Who was afraid of Prince Rupert’s dog?: The enduring power of seventeenth-century propaganda
Research by an historian at the University of Southampton has revealed how modern scholars have been led astray by a 350-year-old propaganda campaign.
Popular histories of the English Civil War of 1642-46 – fought between the Royalists and the Parliamentarians - make frequent reference to a dog named ‘Boy’, which belonged to King Charles I’s nephew Prince Rupert. The authors of these histories confidently state that Boy was believed by the Parliamentarians to be a ‘dog-witch’ who was in league with the devil.
Until now, it has been generally accepted that Parliamentarian soldiers were terrified of this animal and that they quaked at the thought of going into battle against Prince Rupert and his sinister canine companion. However, research by Professor Mark Stoyle has revealed that the idea that the Parliamentarians were petrified of Boy was, in fact, an invention of the Royalists: an early example of wartime propaganda.
Mark comments, “It was the Parliamentarians themselves who were the first to hint that Rupert possessed occult powers, in an attempt to paint the Royalist cause as literally ‘satanic’. But their plan backfired when Royalists took up their enemies’ claims, exaggerated them and used them to their own advantage in order to portray the Parliamentarians as gullible fools.”
This process began with the Royalist writer John Cleveland, who mocked the King’s enemies in a satirical poem, which not only declared that the Parliamentarians believed Rupert to possess magical powers, but also suggested that they viewed the prince’s dog as his ‘devil’ or ‘familiar spirit’.
Cleveland’s poem was swiftly followed by a fake Parliamentarian pamphlet – in fact produced by a Royalist writer – which listed the powers Boy was claimed to possess, including one suggestion that he was able to catch bullets in his mouth. Thereafter, fantastical stories about Boy continued to spread until Rupert was defeated at the battle of Marston Moor in 1644 and his famous dog was killed. The Parliamentarians won the Civil War two years later.
Mark says, “During the course of my research, I’ve found very little evidence to suggest that the belief that Boy was a ‘familiar spirit’ was genuinely widespread in the Parliamentarian camp. Instead, it was the Victorian rediscovery of the mischievous satires, which the Royalists had written about Boy, which led to the claim that the Parliamentarians had been terrified of Prince Rupert’s dog – a claim which was written into the history books.”

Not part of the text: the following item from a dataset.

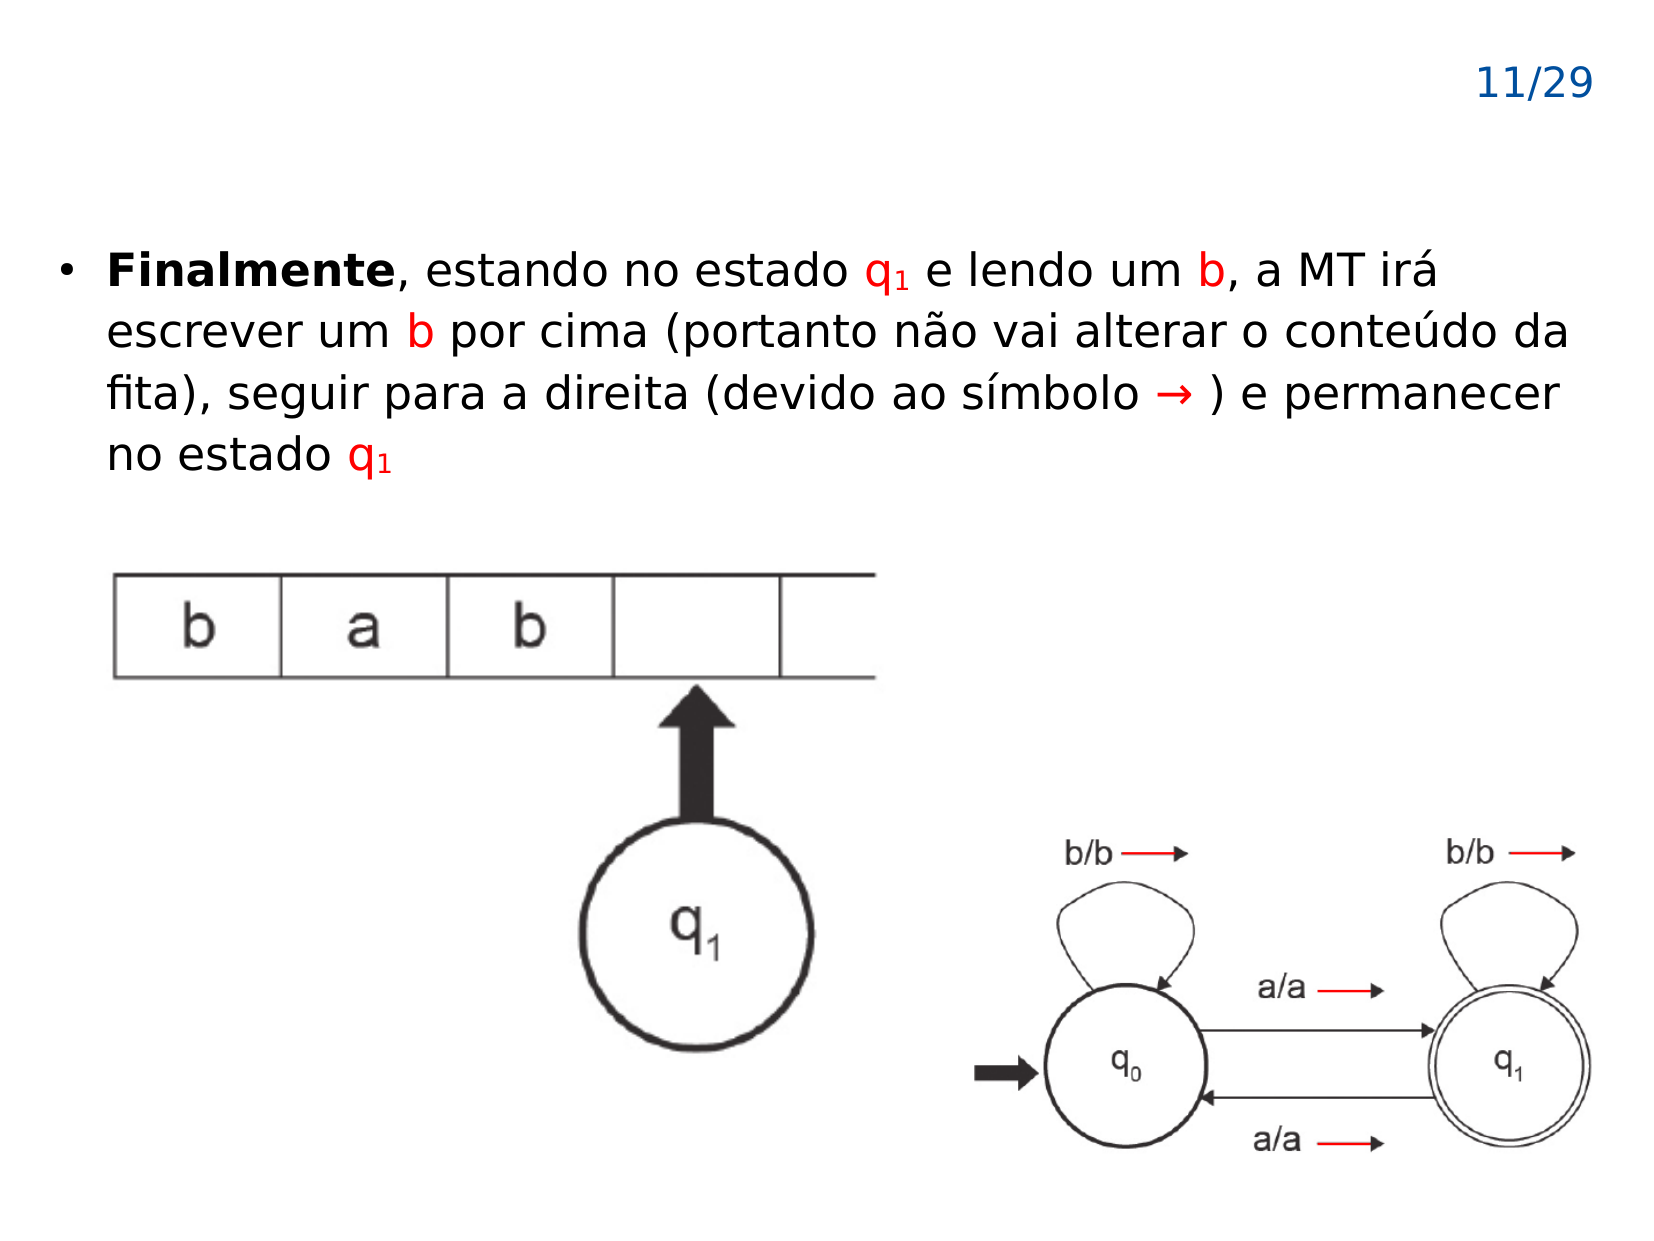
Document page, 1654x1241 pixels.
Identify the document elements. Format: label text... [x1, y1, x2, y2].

list Finalmente, estando no estado q1 e lendo um b, a MT irá escrever um b por cima (portanto não vai alterar o conteúdo da fita), seguir para a direita (devido ao símbolo → ) e permanecer no estado q1 [59, 236, 1595, 1211]
picture [103, 563, 888, 1058]
picture [972, 829, 1595, 1158]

“Thus the myth of the magical prince and his ‘devil dog’ demonstrates the power of seventeenth-century propaganda to confuse and deceive us, even to this day.”
To find out more about Mark Stoyle:
Notes for editors
The strange story of Prince Rupert’s dog (thought to be a hunting-poodle) began in 1642, when Charles I summoned his nephew to assist him against his enemies in Parliament. Rupert was swift to answer his uncle’s call, and was made General of the Royalist cavalry. As the King’s army advanced on London, Parliamentarians grew increasingly shrill in their denunciations of the foreign prince who marched at the head of the Royalist forces.
In Medieval and Early Modern European folk-belief, ‘familiar spirits’ - sometimes referred to simply as ‘familiars’ - were held to be demonic entities who assisted witches in the practice of magic.